Department of Biomedical Engineering, The University of Melbourne, Victoria, Australia.
Melbourne Brain Centre Imaging Unit, The University of Melbourne, Victoria, Australia.
Hum Brain Mapp. 2019 May;40(7):2212-2228. doi: 10.1002/hbm.24519. Epub 2019 Jan 21.
Complex human behavior emerges from dynamic patterns of neural activity that transiently synchronize between distributed brain networks. This study aims to model the dynamics of neural activity in individuals with schizophrenia and to investigate whether the attributes of these dynamics associate with the disorder's behavioral and cognitive deficits. A hidden Markov model (HMM) was inferred from resting-state functional magnetic resonance imaging (fMRI) data that was temporally concatenated across individuals with schizophrenia (n = 41) and healthy comparison individuals (n = 41). Under the HMM, fluctuations in fMRI activity within 14 canonical resting-state networks were described using a repertoire of 12 brain states. The proportion of time spent in each state and the mean length of visits to each state were compared between groups, and canonical correlation analysis was used to test for associations between these state descriptors and symptom severity.
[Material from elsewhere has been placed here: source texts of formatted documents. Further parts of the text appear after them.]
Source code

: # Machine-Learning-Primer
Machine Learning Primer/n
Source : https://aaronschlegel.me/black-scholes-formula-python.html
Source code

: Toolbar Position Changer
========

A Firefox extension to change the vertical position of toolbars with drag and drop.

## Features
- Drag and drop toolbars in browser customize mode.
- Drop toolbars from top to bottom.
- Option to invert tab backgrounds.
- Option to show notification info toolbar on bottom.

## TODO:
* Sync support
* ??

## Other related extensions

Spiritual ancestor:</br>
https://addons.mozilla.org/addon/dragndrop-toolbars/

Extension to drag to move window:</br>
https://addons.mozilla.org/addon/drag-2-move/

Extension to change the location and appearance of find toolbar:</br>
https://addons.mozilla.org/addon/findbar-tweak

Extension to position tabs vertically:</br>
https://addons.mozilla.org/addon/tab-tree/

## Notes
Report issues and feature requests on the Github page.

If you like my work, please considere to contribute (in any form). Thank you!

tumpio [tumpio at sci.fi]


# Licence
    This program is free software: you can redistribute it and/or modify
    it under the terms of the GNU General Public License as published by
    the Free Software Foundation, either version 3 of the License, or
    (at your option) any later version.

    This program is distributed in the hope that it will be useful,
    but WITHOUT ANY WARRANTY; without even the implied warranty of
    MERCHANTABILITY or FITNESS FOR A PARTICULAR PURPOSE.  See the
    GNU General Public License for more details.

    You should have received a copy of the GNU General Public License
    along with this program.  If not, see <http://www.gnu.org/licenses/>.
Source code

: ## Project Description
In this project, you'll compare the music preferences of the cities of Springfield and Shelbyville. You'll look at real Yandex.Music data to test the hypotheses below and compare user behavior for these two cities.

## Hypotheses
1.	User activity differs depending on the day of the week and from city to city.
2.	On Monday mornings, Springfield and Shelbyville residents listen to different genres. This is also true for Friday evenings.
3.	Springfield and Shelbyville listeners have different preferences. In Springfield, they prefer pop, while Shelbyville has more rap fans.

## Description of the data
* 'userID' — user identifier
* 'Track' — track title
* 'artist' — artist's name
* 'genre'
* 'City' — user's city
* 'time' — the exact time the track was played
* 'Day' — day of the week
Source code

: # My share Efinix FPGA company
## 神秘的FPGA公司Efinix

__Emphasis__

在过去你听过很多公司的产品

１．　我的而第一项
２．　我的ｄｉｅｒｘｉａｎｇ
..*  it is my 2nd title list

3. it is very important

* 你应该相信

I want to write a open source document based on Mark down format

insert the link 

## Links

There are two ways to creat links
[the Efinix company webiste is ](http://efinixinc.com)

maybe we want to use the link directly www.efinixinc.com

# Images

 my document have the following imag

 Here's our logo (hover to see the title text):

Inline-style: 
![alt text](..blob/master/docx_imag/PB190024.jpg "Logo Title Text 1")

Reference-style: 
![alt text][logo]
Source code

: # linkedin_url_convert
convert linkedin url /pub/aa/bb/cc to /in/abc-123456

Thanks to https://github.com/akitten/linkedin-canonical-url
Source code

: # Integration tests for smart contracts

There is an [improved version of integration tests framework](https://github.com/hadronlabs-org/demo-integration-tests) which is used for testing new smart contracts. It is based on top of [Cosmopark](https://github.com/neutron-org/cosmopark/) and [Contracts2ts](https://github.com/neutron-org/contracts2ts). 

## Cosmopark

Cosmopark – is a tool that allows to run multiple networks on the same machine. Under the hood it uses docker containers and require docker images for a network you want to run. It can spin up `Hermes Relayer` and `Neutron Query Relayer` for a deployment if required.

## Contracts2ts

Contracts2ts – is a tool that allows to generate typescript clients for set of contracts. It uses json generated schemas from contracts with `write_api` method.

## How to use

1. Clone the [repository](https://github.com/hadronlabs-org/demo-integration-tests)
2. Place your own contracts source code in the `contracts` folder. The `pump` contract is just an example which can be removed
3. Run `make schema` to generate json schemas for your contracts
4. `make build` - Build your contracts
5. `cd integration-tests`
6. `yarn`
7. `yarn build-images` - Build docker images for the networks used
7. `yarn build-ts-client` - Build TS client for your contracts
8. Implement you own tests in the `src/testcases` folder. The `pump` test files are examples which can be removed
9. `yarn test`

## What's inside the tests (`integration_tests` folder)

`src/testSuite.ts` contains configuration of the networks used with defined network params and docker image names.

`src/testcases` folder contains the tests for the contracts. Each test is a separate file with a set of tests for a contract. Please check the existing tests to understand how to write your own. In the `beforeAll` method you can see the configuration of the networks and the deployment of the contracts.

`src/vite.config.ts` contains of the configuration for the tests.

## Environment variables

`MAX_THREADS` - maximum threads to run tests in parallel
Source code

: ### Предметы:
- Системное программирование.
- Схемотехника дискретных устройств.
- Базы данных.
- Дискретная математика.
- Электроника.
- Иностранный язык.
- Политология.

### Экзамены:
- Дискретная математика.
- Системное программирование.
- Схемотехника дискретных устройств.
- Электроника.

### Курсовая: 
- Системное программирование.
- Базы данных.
Individuals with schizophrenia activated default mode and executive networks for a significantly shorter proportion of the 8-min acquisition than healthy comparison individuals. While the default mode was activated less frequently in schizophrenia, the duration of each activation was on average 4-5 s longer than the comparison group. Severity of positive symptoms was associated with a longer proportion of time spent in states characterized by inactive default mode and executive networks, together with heightened activity in sensory networks. Furthermore, classifiers trained on the state descriptors predicted individual diagnostic status with an accuracy of 76-85%.
复杂的人类行为源于神经活动的动态模式,这些模式在分布式大脑网络之间短暂同步。本研究旨在对精神分裂症患者的神经活动动力学进行建模,并探讨这些动力学的特征是否与该疾病的行为和认知缺陷相关。从静息状态功能磁共振成像 (fMRI) 数据中推断出隐马尔可夫模型 (HMM),该数据在精神分裂症患者 (n = 41) 和健康对照个体 (n = 41) 之间进行了时间上的串联。在 HMM 下,使用 12 种大脑状态的库来描述 14 个典型静息状态网络内的 fMRI 活动波动。比较组间每个状态的时间比例和每个状态的平均停留时间,并使用典型相关分析测试这些状态描述符与症状严重程度之间的关联。与健康对照个体相比,精神分裂症患者在 8 分钟采集过程中处于默认模式和执行网络的时间比例明显缩短。尽管精神分裂症中默认模式的激活频率较低,但每次激活的持续时间平均比对照组长 4-5 秒。阳性症状的严重程度与以默认模式和执行网络不活跃为特征的状态的时间比例增加以及感觉网络的活性增加有关。此外,基于状态描述符训练的分类器可以以 76-85%的准确度预测个体的诊断状态。